WORK REQUEST: Within the listing below, please copy exactly the lines between the line holding "Зоологической улице" and the line holding "formulaire de rédaction. Essaye", inclusive.

Top of PROVIDED MATERIAL

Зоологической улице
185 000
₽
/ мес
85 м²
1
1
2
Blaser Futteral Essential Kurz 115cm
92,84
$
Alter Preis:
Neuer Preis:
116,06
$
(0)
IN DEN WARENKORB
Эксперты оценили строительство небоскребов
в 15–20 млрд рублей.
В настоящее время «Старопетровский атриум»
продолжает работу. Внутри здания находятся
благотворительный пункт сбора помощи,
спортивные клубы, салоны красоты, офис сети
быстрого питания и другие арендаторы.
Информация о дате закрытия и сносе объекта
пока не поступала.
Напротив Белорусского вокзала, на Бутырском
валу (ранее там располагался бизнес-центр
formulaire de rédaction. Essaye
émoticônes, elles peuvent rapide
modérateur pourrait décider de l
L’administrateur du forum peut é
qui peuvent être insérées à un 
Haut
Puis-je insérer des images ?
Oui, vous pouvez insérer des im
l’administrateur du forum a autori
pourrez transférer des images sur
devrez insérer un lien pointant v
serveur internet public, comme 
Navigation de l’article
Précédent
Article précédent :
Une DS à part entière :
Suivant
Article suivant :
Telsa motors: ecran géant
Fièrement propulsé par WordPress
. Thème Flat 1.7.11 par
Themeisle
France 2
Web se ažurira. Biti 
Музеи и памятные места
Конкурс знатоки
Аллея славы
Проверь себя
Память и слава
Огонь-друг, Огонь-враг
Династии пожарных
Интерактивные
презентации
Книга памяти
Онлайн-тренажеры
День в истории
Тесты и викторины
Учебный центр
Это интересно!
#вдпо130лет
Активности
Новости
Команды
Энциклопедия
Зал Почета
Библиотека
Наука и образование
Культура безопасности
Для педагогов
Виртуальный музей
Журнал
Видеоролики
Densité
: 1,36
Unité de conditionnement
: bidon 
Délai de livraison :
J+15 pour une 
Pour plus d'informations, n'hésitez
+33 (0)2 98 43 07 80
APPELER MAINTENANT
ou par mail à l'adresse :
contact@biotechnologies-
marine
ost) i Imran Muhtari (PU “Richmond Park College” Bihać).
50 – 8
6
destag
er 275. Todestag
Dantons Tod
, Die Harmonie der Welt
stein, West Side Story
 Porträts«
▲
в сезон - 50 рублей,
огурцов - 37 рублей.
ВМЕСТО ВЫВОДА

Bottom of PROVIDED MATERIAL
Top of PROVIDED MATERIAL

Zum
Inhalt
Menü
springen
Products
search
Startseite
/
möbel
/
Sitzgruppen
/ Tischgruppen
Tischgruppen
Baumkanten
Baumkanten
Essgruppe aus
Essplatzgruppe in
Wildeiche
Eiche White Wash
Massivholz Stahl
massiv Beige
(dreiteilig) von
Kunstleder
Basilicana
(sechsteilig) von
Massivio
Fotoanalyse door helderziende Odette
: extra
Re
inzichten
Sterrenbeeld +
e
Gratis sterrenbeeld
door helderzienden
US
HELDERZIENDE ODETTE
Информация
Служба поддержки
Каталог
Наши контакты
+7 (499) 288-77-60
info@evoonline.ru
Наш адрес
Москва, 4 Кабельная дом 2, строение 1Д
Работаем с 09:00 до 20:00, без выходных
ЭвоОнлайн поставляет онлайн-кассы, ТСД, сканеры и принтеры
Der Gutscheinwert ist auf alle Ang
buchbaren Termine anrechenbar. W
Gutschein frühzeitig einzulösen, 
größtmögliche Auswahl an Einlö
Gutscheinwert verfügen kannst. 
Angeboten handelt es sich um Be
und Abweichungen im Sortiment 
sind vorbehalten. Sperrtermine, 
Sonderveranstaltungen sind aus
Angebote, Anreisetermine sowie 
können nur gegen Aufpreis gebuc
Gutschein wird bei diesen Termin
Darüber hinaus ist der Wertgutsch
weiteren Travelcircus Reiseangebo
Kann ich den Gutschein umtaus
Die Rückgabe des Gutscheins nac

Bottom of PROVIDED MATERIAL
Top of PROVIDED MATERIAL

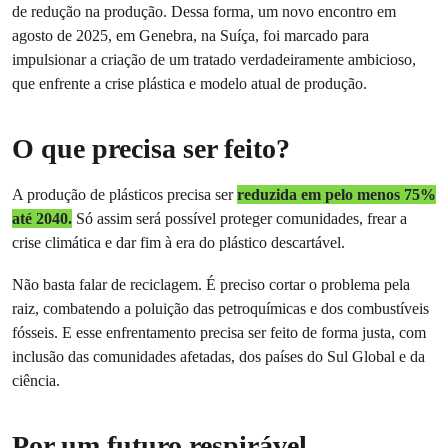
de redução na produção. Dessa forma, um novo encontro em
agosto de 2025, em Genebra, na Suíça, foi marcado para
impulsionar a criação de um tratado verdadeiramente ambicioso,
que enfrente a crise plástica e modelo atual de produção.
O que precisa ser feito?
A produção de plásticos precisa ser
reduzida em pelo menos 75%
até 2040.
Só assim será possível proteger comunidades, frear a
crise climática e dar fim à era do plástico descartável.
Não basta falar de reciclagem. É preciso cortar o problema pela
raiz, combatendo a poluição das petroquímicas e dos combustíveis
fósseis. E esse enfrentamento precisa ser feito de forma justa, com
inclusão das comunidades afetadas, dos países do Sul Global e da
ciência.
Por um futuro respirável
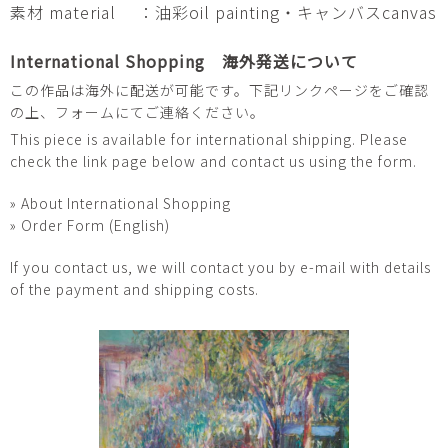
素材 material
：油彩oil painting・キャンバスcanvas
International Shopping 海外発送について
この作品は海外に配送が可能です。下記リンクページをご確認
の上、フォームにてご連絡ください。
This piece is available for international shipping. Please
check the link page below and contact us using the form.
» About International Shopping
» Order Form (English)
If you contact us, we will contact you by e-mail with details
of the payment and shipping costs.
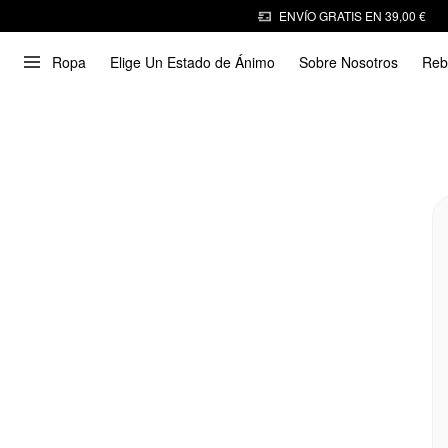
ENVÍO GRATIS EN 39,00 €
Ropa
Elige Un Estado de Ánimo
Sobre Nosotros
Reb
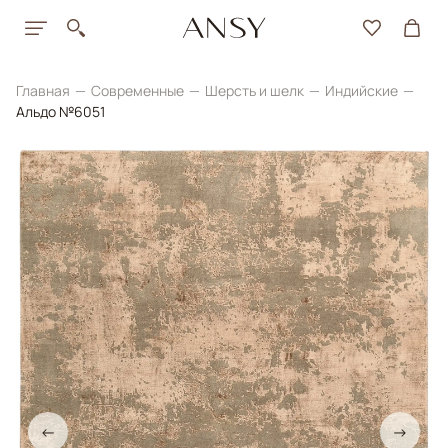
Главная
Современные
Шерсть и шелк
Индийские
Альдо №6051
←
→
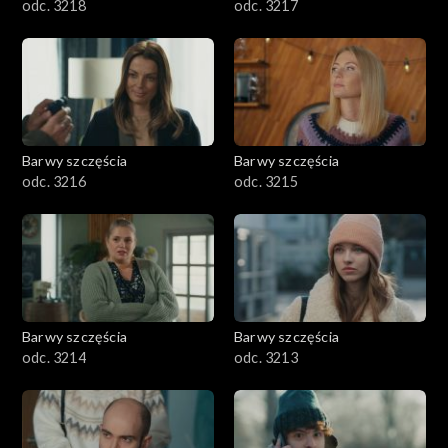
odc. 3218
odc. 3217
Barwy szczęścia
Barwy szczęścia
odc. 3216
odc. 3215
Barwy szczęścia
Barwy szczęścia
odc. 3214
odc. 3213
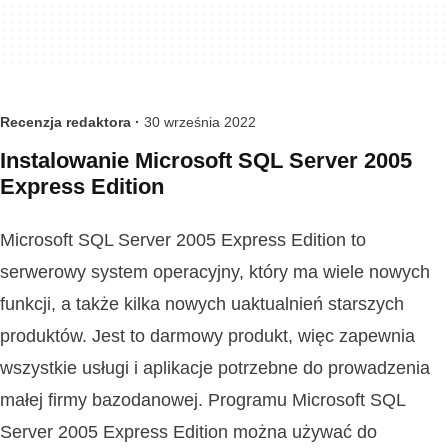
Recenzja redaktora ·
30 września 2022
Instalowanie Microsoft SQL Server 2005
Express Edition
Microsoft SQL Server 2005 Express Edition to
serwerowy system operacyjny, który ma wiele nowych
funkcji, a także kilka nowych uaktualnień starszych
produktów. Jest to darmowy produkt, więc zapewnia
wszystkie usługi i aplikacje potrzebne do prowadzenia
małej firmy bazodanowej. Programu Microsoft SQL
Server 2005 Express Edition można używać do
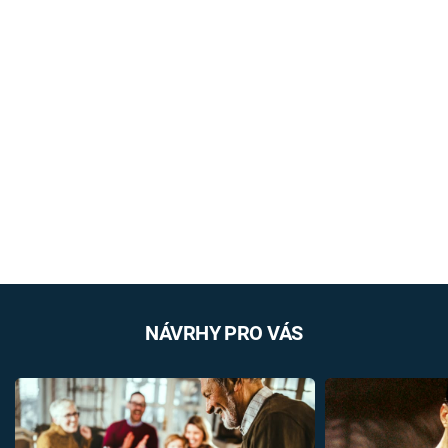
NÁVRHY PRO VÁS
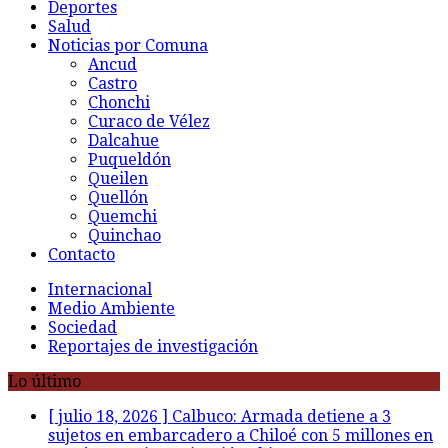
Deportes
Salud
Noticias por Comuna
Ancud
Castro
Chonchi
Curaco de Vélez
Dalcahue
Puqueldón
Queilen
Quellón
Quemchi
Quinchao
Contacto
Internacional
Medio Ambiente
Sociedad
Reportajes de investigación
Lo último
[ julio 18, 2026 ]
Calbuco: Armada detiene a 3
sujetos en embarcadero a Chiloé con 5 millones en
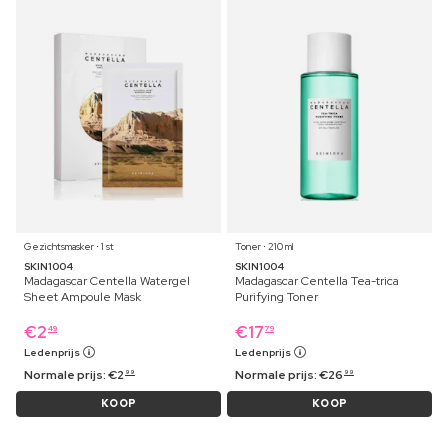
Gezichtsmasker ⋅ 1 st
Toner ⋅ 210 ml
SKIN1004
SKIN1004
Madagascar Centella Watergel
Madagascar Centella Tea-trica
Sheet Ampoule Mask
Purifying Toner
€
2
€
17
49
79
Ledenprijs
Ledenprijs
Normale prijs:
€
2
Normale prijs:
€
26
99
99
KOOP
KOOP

Bottom of PROVIDED MATERIAL

THE COMPLETED TASK:
Зоологической улице
185 000
₽
/ мес
85 м²
1
1
2
Blaser Futteral Essential Kurz 115cm
92,84
$
Alter Preis:
Neuer Preis:
116,06
$
(0)
IN DEN WARENKORB
Эксперты оценили строительство небоскребов
в 15–20 млрд рублей.
В настоящее время «Старопетровский атриум»
продолжает работу. Внутри здания находятся
благотворительный пункт сбора помощи,
спортивные клубы, салоны красоты, офис сети
быстрого питания и другие арендаторы.
Информация о дате закрытия и сносе объекта
пока не поступала.
Напротив Белорусского вокзала, на Бутырском
валу (ранее там располагался бизнес-центр
formulaire de rédaction. Essaye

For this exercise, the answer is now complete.